**Problem description**
Among the entries below, find the lines holding "Limiting" and copy them.

**Exercise inputs**
╭──

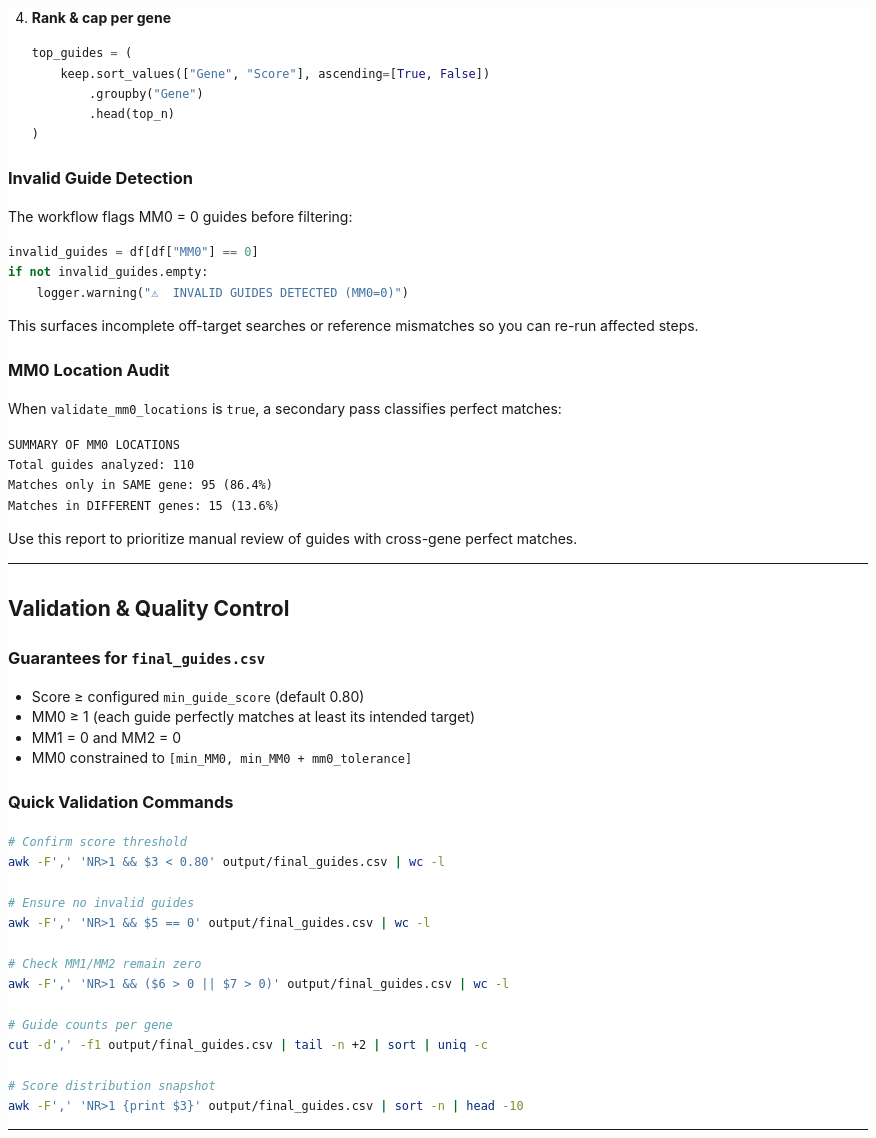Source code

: 4. **Rank & cap per gene**
   ```python
   top_guides = (
       keep.sort_values(["Gene", "Score"], ascending=[True, False])
           .groupby("Gene")
           .head(top_n)
   )
   ```

### Invalid Guide Detection
The workflow flags MM0 = 0 guides before filtering:
```python
invalid_guides = df[df["MM0"] == 0]
if not invalid_guides.empty:
    logger.warning("⚠️  INVALID GUIDES DETECTED (MM0=0)")
```
This surfaces incomplete off-target searches or reference mismatches so you can re-run affected steps.

### MM0 Location Audit
When `validate_mm0_locations` is `true`, a secondary pass classifies perfect matches:
```
SUMMARY OF MM0 LOCATIONS
Total guides analyzed: 110
Matches only in SAME gene: 95 (86.4%)
Matches in DIFFERENT genes: 15 (13.6%)
```
Use this report to prioritize manual review of guides with cross-gene perfect matches.

---

## Validation & Quality Control

### Guarantees for `final_guides.csv`
- Score ≥ configured `min_guide_score` (default 0.80)
- MM0 ≥ 1 (each guide perfectly matches at least its intended target)
- MM1 = 0 and MM2 = 0
- MM0 constrained to `[min_MM0, min_MM0 + mm0_tolerance]`

### Quick Validation Commands
```bash
# Confirm score threshold
awk -F',' 'NR>1 && $3 < 0.80' output/final_guides.csv | wc -l

# Ensure no invalid guides
awk -F',' 'NR>1 && $5 == 0' output/final_guides.csv | wc -l

# Check MM1/MM2 remain zero
awk -F',' 'NR>1 && ($6 > 0 || $7 > 0)' output/final_guides.csv | wc -l

# Guide counts per gene
cut -d',' -f1 output/final_guides.csv | tail -n +2 | sort | uniq -c

# Score distribution snapshot
awk -F',' 'NR>1 {print $3}' output/final_guides.csv | sort -n | head -10
```

---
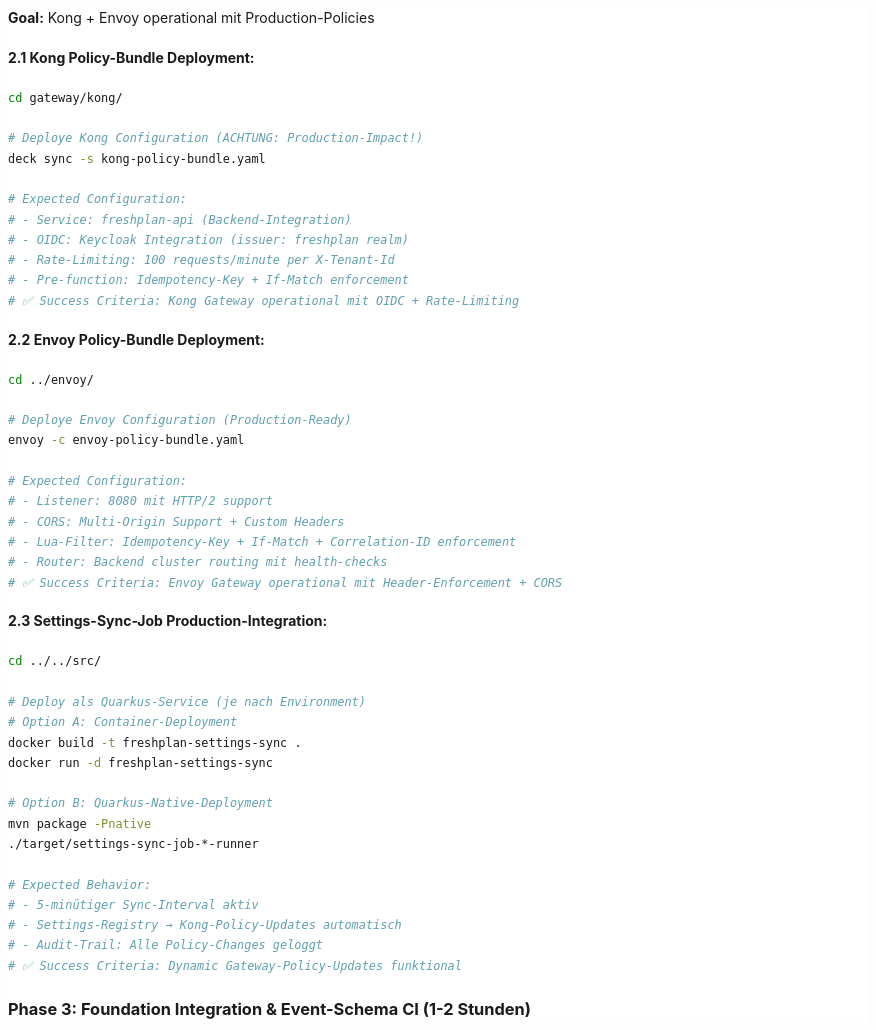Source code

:**Goal:** Kong + Envoy operational mit Production-Policies

#### **2.1 Kong Policy-Bundle Deployment:**
```bash
cd gateway/kong/

# Deploye Kong Configuration (ACHTUNG: Production-Impact!)
deck sync -s kong-policy-bundle.yaml

# Expected Configuration:
# - Service: freshplan-api (Backend-Integration)
# - OIDC: Keycloak Integration (issuer: freshplan realm)
# - Rate-Limiting: 100 requests/minute per X-Tenant-Id
# - Pre-function: Idempotency-Key + If-Match enforcement
# ✅ Success Criteria: Kong Gateway operational mit OIDC + Rate-Limiting
```

#### **2.2 Envoy Policy-Bundle Deployment:**
```bash
cd ../envoy/

# Deploye Envoy Configuration (Production-Ready)
envoy -c envoy-policy-bundle.yaml

# Expected Configuration:
# - Listener: 8080 mit HTTP/2 support
# - CORS: Multi-Origin Support + Custom Headers
# - Lua-Filter: Idempotency-Key + If-Match + Correlation-ID enforcement
# - Router: Backend cluster routing mit health-checks
# ✅ Success Criteria: Envoy Gateway operational mit Header-Enforcement + CORS
```

#### **2.3 Settings-Sync-Job Production-Integration:**
```bash
cd ../../src/

# Deploy als Quarkus-Service (je nach Environment)
# Option A: Container-Deployment
docker build -t freshplan-settings-sync .
docker run -d freshplan-settings-sync

# Option B: Quarkus-Native-Deployment
mvn package -Pnative
./target/settings-sync-job-*-runner

# Expected Behavior:
# - 5-minütiger Sync-Interval aktiv
# - Settings-Registry → Kong-Policy-Updates automatisch
# - Audit-Trail: Alle Policy-Changes geloggt
# ✅ Success Criteria: Dynamic Gateway-Policy-Updates funktional
```

### **Phase 3: Foundation Integration & Event-Schema CI (1-2 Stunden)**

╰──

**Solution**
# - Rate-Limiting: 100 requests/minute per X-Tenant-Id
# ✅ Success Criteria: Kong Gateway operational mit OIDC + Rate-Limiting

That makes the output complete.